Abu Musab al-Suri, along with Zawahiri, is a major strategist for al-Qaeda and associated movements.

There’s a good profile and summary of his ideas by MSNBC. Al-Suri was captured in Pakistan, but his writings continue to shape al-Qaeda’s organization. In short, he urges the creation of a decentralized organization, where individuals and small groups act independently.

Al-Suri also opposes suicide bombings. It’s a waste of talented resources and difficult to find enough recruits to launch the thousands of attacks needed in a terrorist campaign.

But al-Suri’s important breakthroughs have less to do with specific plots than with his wider approach to what U.S. officials have called “fourth-generation warfare,” where no clear battle lines, or, for that matter, borders, are respected. He disdains old, hierarchical jihadi organizations, espousing instead complete decentralization of a global war where “groups of guys,” as American analysts like to call them—groups much like the doctors arrested in Britain and Australia this week—will operate almost independently.
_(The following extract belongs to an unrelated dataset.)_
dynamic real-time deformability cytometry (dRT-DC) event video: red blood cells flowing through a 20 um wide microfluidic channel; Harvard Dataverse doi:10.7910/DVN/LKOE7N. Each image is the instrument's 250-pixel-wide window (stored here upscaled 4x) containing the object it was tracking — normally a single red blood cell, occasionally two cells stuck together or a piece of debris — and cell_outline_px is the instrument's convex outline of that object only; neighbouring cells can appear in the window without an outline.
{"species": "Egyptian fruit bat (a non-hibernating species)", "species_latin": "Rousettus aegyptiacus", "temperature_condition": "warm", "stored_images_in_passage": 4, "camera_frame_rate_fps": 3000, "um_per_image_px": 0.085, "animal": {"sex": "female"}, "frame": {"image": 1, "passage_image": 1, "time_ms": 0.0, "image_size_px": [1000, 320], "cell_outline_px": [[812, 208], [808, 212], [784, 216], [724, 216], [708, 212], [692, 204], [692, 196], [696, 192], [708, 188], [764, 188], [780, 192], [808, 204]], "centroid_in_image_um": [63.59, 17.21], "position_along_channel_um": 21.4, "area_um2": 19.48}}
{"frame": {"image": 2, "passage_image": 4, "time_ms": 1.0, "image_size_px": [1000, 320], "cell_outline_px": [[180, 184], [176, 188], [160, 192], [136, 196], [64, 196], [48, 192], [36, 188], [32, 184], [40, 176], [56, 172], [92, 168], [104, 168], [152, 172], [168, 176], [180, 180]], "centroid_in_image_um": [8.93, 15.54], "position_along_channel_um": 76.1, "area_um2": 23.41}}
Al-Suri’s ideal would be to isolate the self-created cells completely from one another before and during their attacks in the West, although in practice this has rarely been the case. A study by John W. Books at the University of North Texas, who is looking into links among terrorist networks in Britain, shows that contacts among several groups that operated in the U.K. from 2004 to early 2007 were much more extensive than initially reported when arrests were made or bombs went off. So, too, were the visits of their ringleaders to secret training camps in Pakistan. “There seems to be a strong urge by these people to reach back to the leaderships of Al Qaeda,” Books told me over the phone. “It seems like this [terrorism] is not something you can just do on your own. There’s this need to be touched on the shoulder and told, ‘Yes, you are a member of the larger global jihad’.”

According to Brynjar Lia, al-Suri offers “a comprehensive war-fighting theory” in which “individual terrorism” is just one element. The idea is to carry out terror attacks in the West while at the same time fighting somewhat more conventional guerrilla wars like, say, the one in Iraq. The attacks on the home front make it harder to sustain support for faraway combat on Muslim lands. When “spontaneously organized and self-radicalized cells” in the West can’t get the job done alone, al-Suri allows for “cell builders” to work with them. The facilitators might supply some start-up money and training, but they’re supposed to “vanish from the scene completely before any jihadi operations commence,” says Lia. They don’t want to leave any telltale footprints that could compromise the rest of the network.

There are downsides to a decentralized organization. It is prone to internal fractures. Some individuals focus on local objectives, others on global ones, they disagree on courses of action or allocation of money, etc. The lack of a command and control hierarchy means that David Kilcullen’s Disaggregation strategy may be able to divide these insurgent and terrorist organizations.